On ne chasse pas une personne qui travaille bien parce que son temps est arrivé alors qu’il est encore intelligent et crédible. Je ne demande pas que les gens s’éternisent au pouvoir. Mais le plus souvent, on connait celui qui part, sans connaitre celui qui vient. Les cris vont reprendre de façon assourdissante et inquiétante dans ce pays. La Guinée Conakry retrouve ses débuts avec les mots qu’on connait. "Les forces de l'ordre affirment que les frontières sont fermées, que la Constitution est dissoute. Dans quelques heures, ils mettront un gouvernement de transition en place.

Mamady Doumbouya a exigé qu'on signale qu'ils ne sont pas là pour s'éterniser au pouvoir mais pour planifier une transition. » Le refrain de toutes les armées africaines. Il faut le dire les militaires ne sont pas des hommes d’Etat. Ils sont des militaires. Mamady viendra tourner son film avant de disparaitre comme le héros médiocre.

Maintenant attendons, à la période transitoire, ces étapes provisoires à n’en plus finir qui seront remises à jour pour produire des acteurs incohérents, incapables de se hisser à la hauteur de leur mission et des attentes de changement. On sort du calme on entre dans le chaos voilà la Guinée Conakry. La démocratie a retardé l’Afrique, depuis qu’elle est là, des guerres, des coups d’états, des dissensions tribales, des haines, des assassinats, des dynasties à jamais. Alpha Condé est un grand président ; il est un honnête homme ; la guinée avait encore besoin de lui.

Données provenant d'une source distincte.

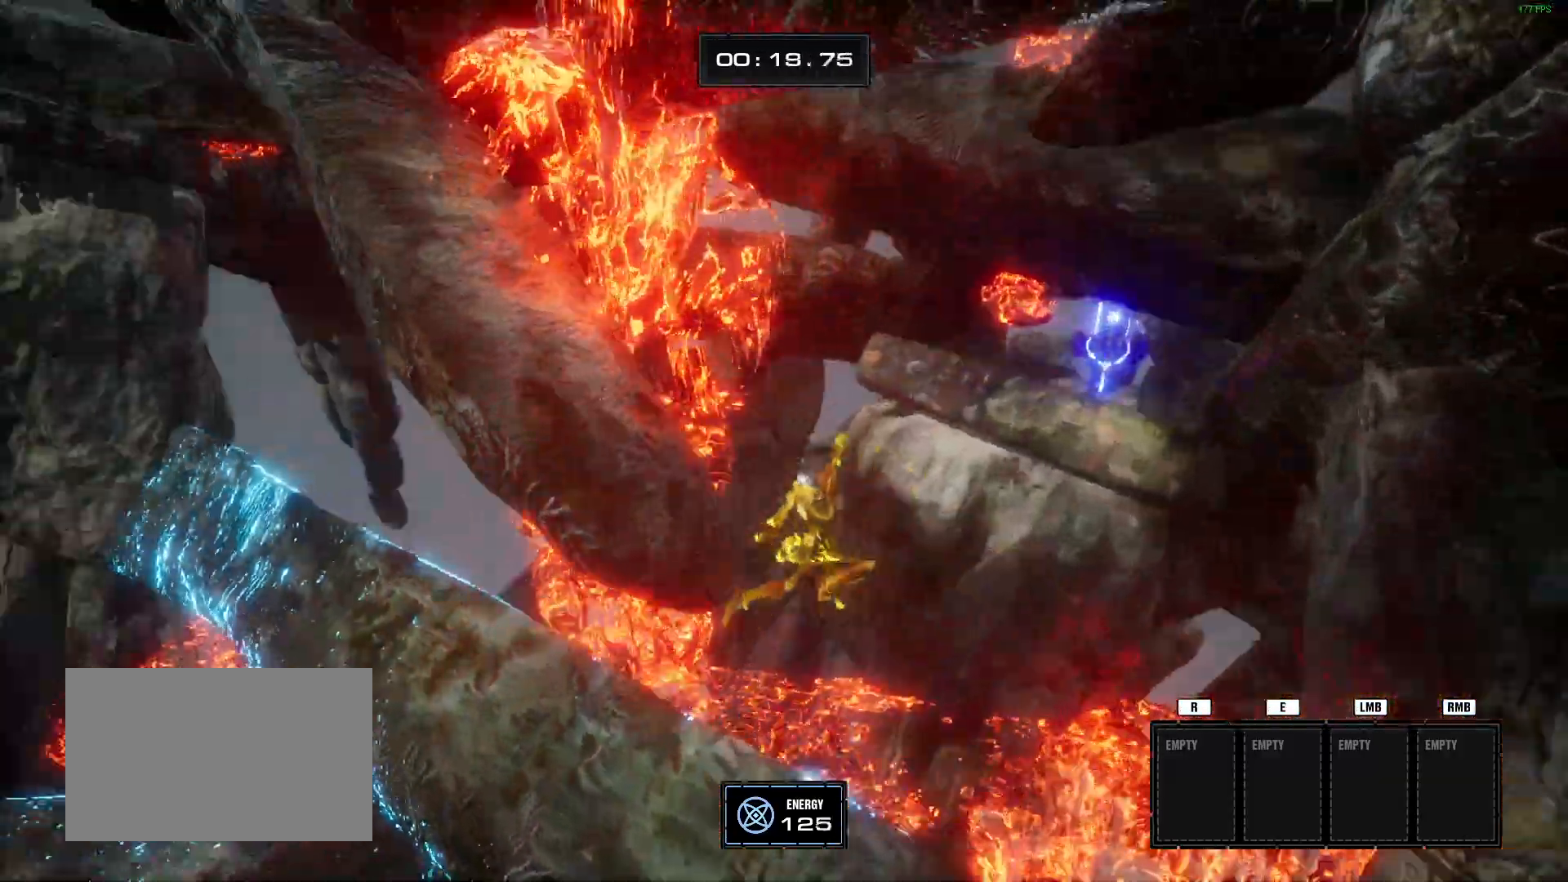
Gameplay with keyboard and mouse; each line is a JSON object with the keys and mouse buttons held at the frame after it. "events" lists presses ("down") and releases ("up") of "1", "2", "3", "4", "5", "a", "alt", "b", "c", "ctrl", "d", "e", "f", "g", "q", "r", "s", "shift", "space", "t", "tab", "tilde", "v", "w", "x", "z", "mouse_left", "mouse_wheel", "mouse_right", "mouse_mb4" and "mouse_mb5" between this image and that frame as [ms after this image, input, new state], when the widget could be followed in between. "mouse_left", "mouse_wheel", "mouse_right", "mouse_mb4", "mouse_mb5" = the "left", "wheel", "right", "mb4", "mb5" buttons of the "mouse" list. No other keys are recorded. "wheel" means that the mouse wheel is clicked or scrolled. Mouse movement is not recorded.
{"keys": ["a", "w"], "mouse": ["left"], "events": [[17, "a", "down"], [50, "space", "down"], [134, "4", "down"], [184, "4", "up"], [184, "t", "down"], [201, "space", "up"], [284, "t", "up"], [501, "mouse_left", "down"]]}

C’était un troisième mandat certes, il pouvait bien continuer à stabiliser ce pays, car la Guinée Conakry un pays des durs. Il voulait encore donner un peu de lui, c’est beaucoup plus pour cette raison que je crois qu’il avait forcé la constitution. Je suis pour l’alternance mais qu’elle soit rationnelle. Il faut noter que l’Afrique reste encore ce petit enfant. Où a-t-on déjà vu en occident un président se faire humilier par son peuple alors qu’il vient d’être déchu ?

une personne qui vous a servi, qui a défendu vos intérêts partout dans le monde, qui a rehaussé l’image d’un pays hagards mérite beaucoup de respect et de dignité de la part de ses compatriotes. On voit à côtés d’un président des petits soldats lui parler alors qu’il est encore lointain. Des scènes tragiques. Je me demande ce que sont devenus ceux qui avaient délogés le président Laurent Gbabo.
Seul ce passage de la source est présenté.